Hoje o sol apareceu.

E bastou isso para que alguma coisa mudasse nas ruas.

Havia pessoas de manga curta, como se o corpo também quisesse respirar depois de tantos dias escondido dentro de casacos. Havia sorrisos mais abertos, passos mais leves, gente a caminhar sem pressa.

As esplanadas estavam cheias.

Ouviam-se conversas, gargalhadas, o tilintar de copos. Havia uma espécie de boa disposição espalhada pelo ar, como se a cidade inteira tivesse decidido levantar a cabeça ao mesmo tempo.

É curioso como um dia de sol consegue fazer isso.

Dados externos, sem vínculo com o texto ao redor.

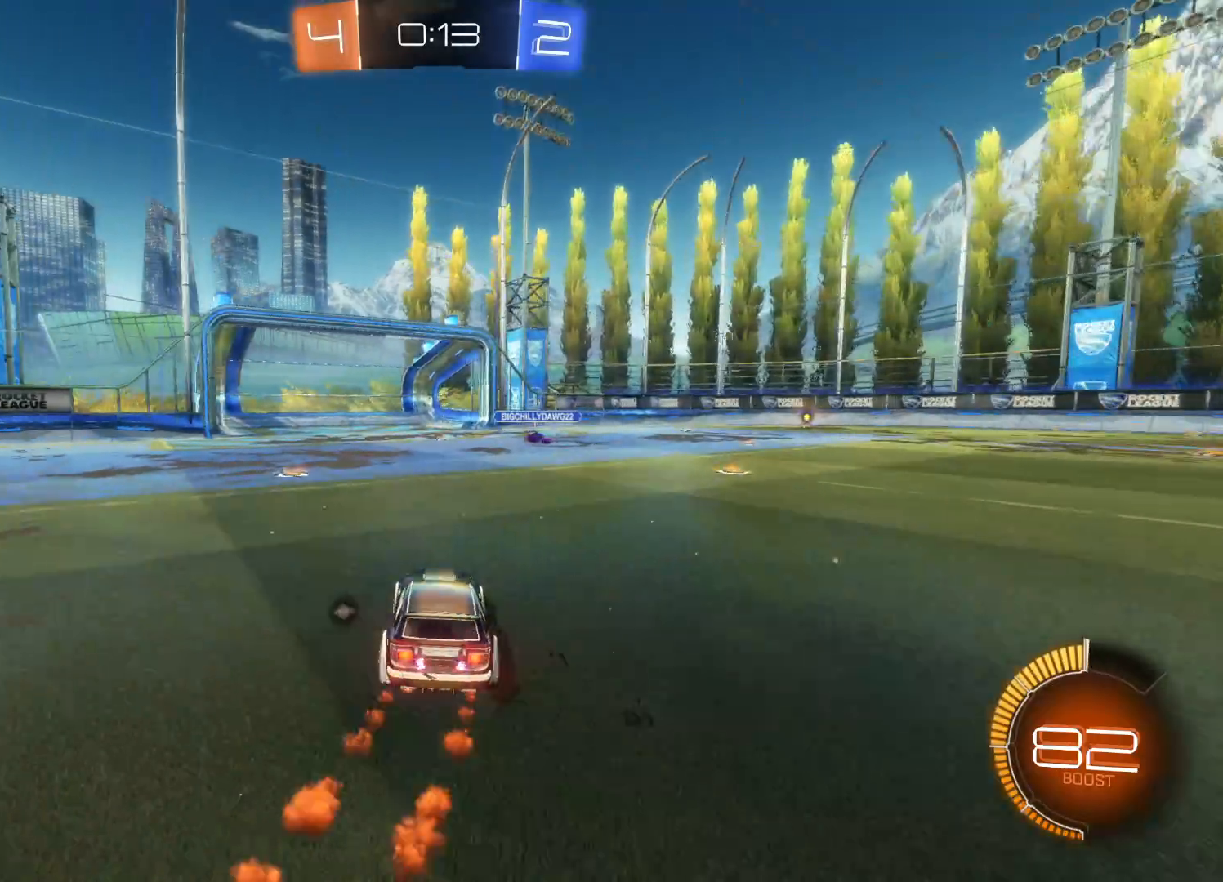
{"buttons": ["L2"], "left_stick": "center", "right_stick": "center", "events": [[100, "CIRCLE", "up"], [316, "R2", "up"], [316, "left_stick", "right"], [366, "L2", "down"], [433, "left_stick", "center"]]}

Quase poderíamos falar de uma proporção direta: quanto mais luz há no céu, mais leve parece ficar o coração das pessoas.

Talvez seja exagero matemático, mas hoje parecia evidente.

Depois de tantos dias de inverno — chuva insistente, vento, tempestades, céu cinzento — a luz voltou e, com ela, alguma coisa dentro de nós também se reorganizou.

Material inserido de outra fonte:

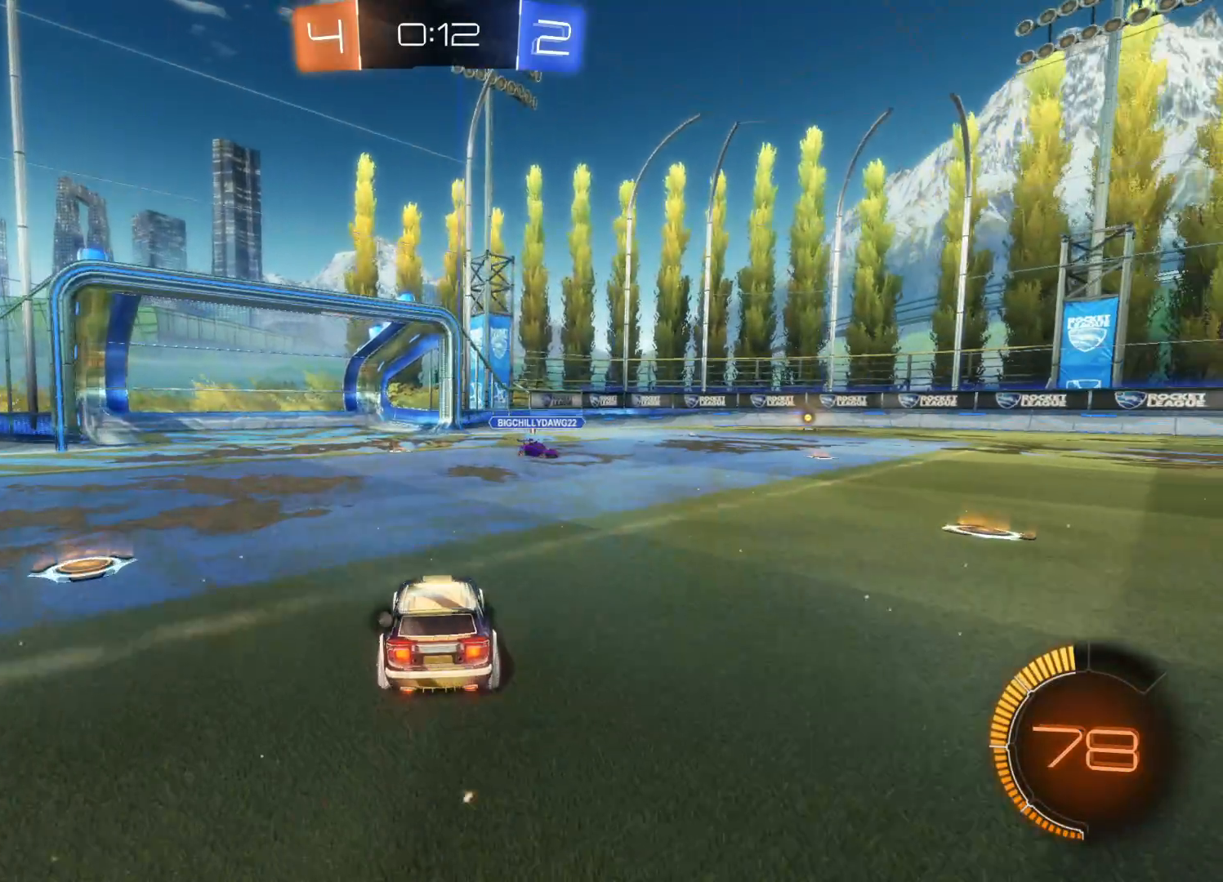
{"buttons": [], "left_stick": "center", "right_stick": "center", "events": [[66, "L2", "up"], [100, "R2", "down"], [183, "left_stick", "right"], [383, "R2", "up"], [416, "left_stick", "center"]]}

Porque os dias longos de inverno têm esse poder silencioso. Fecham-nos um pouco dentro de casa, mas também dentro de nós: o mau humor pesa mais. A paciência encurta. Às vezes até o olhar das pessoas parece mais cansado.

Não é necessariamente tristeza profunda. Mas há uma sombra leve que se instala devagar — uma espécie de cansaço da alma.

Talvez seja por isso que o sol faz tanta diferença.

Não muda apenas a temperatura do ar.

Muda também a temperatura do espírito.

Somos seres de esperança, capazes de nos refazer mesmo depois dos dias mais difíceis. E talvez a natureza nos recorde isso com uma simplicidade desarmante. Depois de muitas nuvens, o sol regressa. E quando regressa, as pessoas também parecem regressar um pouco a si mesmas.

Talvez seja por isso que gosto tanto destes primeiros dias de luz mais generosa.

Porque não iluminam apenas as ruas.

Iluminam também alguma coisa dentro de nós.

E, por algumas horas, a cidade inteira parece lembrar-se de que viver pode ser leve.